An Ionosphere Specification Technique Based on Data Ingestion Algorithm and Empirical Orthogonal Function Analysis Method

Abstract

A data ingestion method in reproducing ionospheric electron density and total electron content (TEC) was developed to incorporate TEC products from the Madrigal Database into the NeQuick 2 model. The method is based on retrieving an appropriate global distribution of effective ionization parameter (Az) to drive the NeQuick 2 model, which can be implemented through minimizing the difference between the measured and modeled TEC at each grid in the local time-modified dip latitude coordinates. The performance of this Madrigal TEC-driven-NeQuick 2 result is validated through the comparison with various International Global Navigation Satellite Systems Services global ionospheric maps and ionosonde data. The validation results show that a general accuracy improvement of 30–50% can be achieved after data ingestion. In addition, the empirical orthogonal function (EOF) analysis technique is used to construct a parameterized time-varying global Az model.
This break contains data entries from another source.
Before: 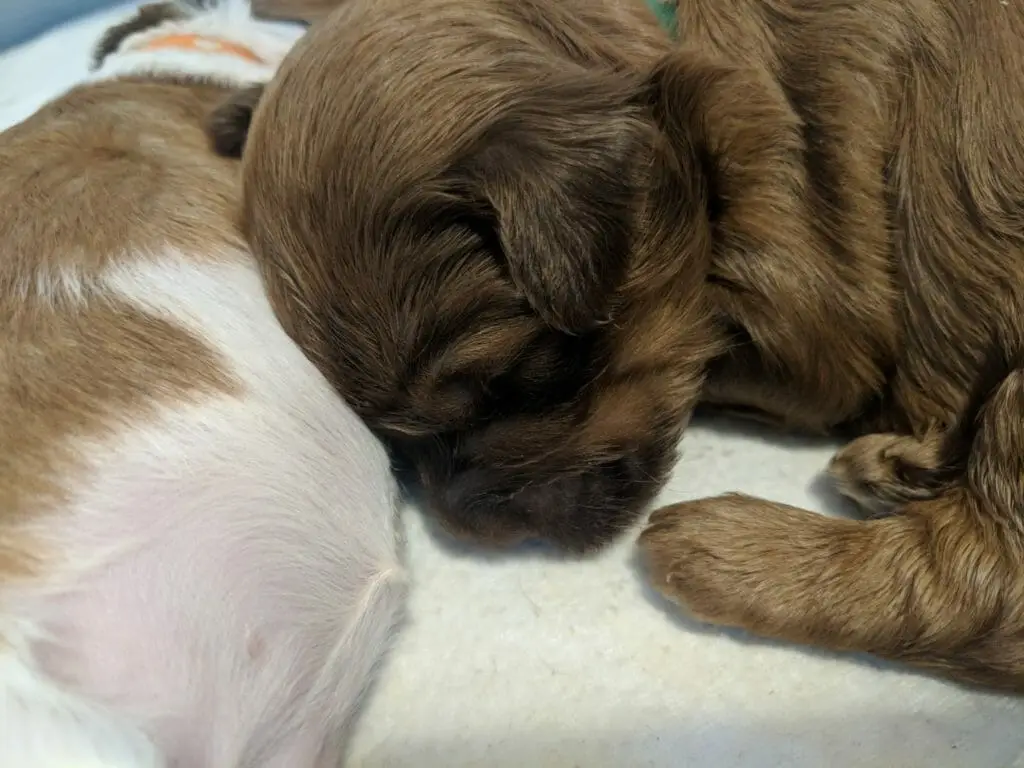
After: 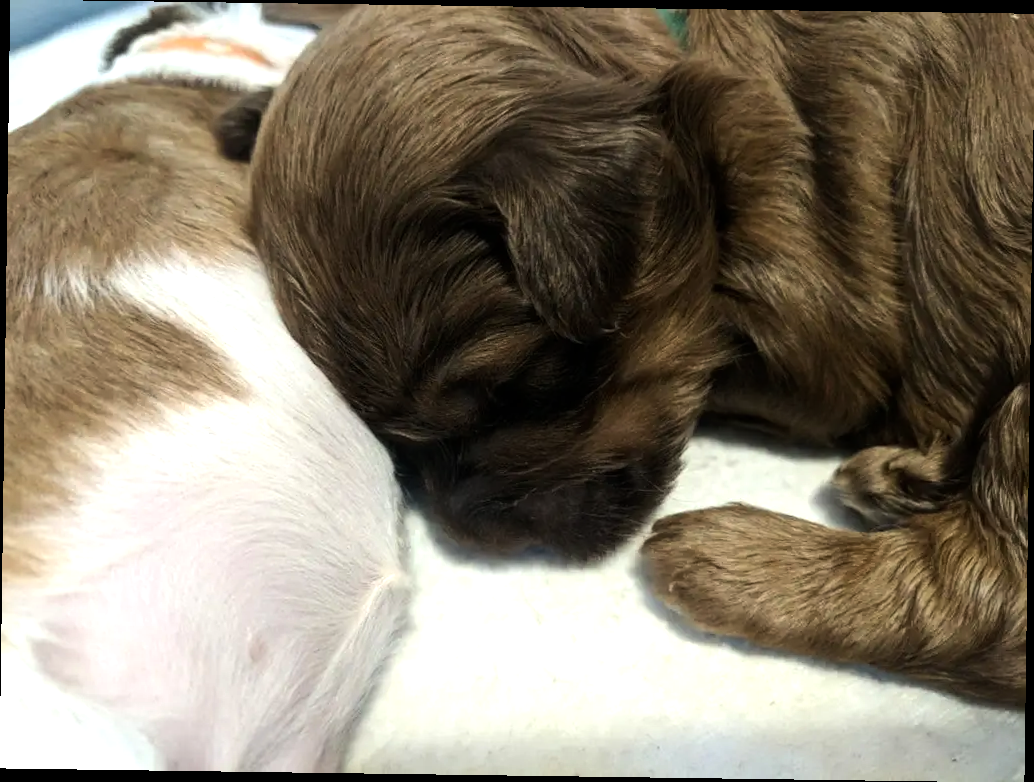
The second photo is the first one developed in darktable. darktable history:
rotate and perspective: rotation 0.8°, automatic cropping off
tone equalizer: -8 EV -0.75 EV, -7 EV -0.7 EV, -6 EV -0.6 EV, -5 EV -0.4 EV, -3 EV 0.4 EV, -2 EV 0.6 EV, -1 EV 0.7 EV, +0 EV 0.75 EV, edges refinement/feathering 500, mask exposure compensation -1.57 EV, preserve details no
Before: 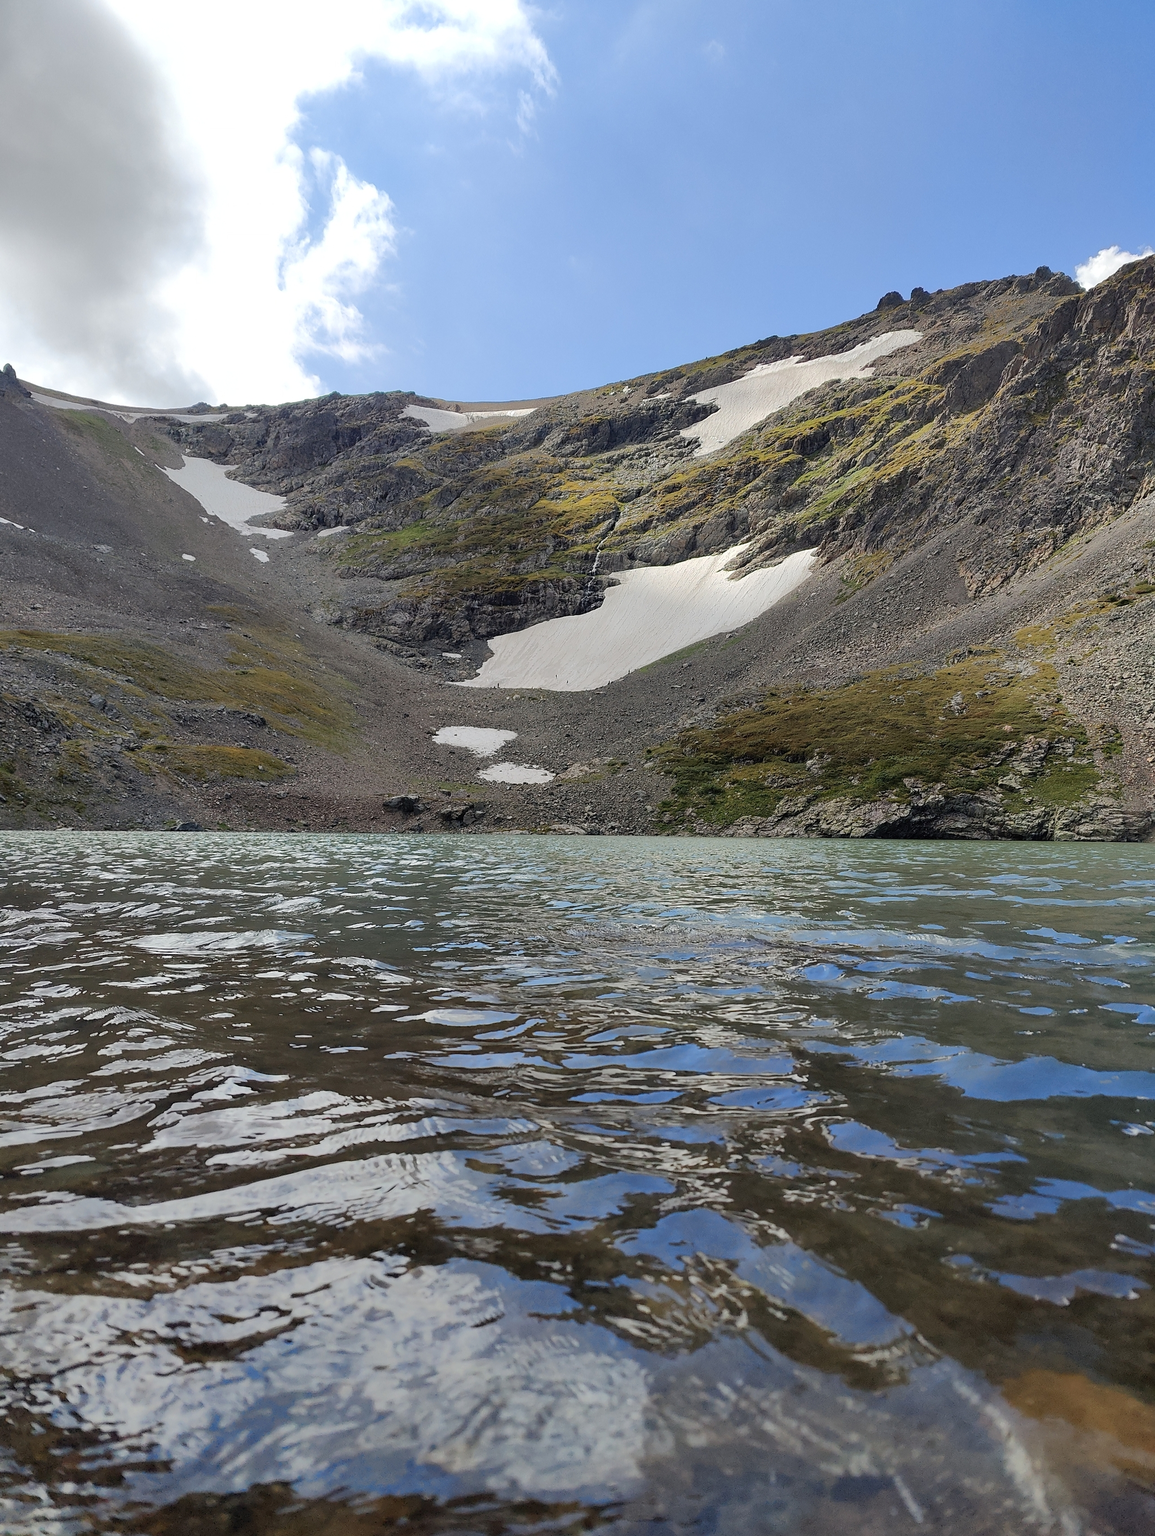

The quick convergence of EOF decomposition makes it possible to use the first six EOF series to represent over 90% of the total variances. The intrinsic diurnal variation and spatial distribution in the original data set can be well reflected by the constructed EOF base functions. The associated EOF coefficients can be expressed as a set of linear functions of F10.7 and Ap indices, combined with a series of trigonometric functions with annual/seasonal variation components. The NeQuick TEC driven by EOF-modeled Az shows 10–15% improvement in accuracy over the standard ionosphere correction algorithm in the Galileo navigation system. These preliminary results demonstrate the effectiveness of the combined data ingestion and EOF modeling technique in improving the specifications of ionospheric density variations.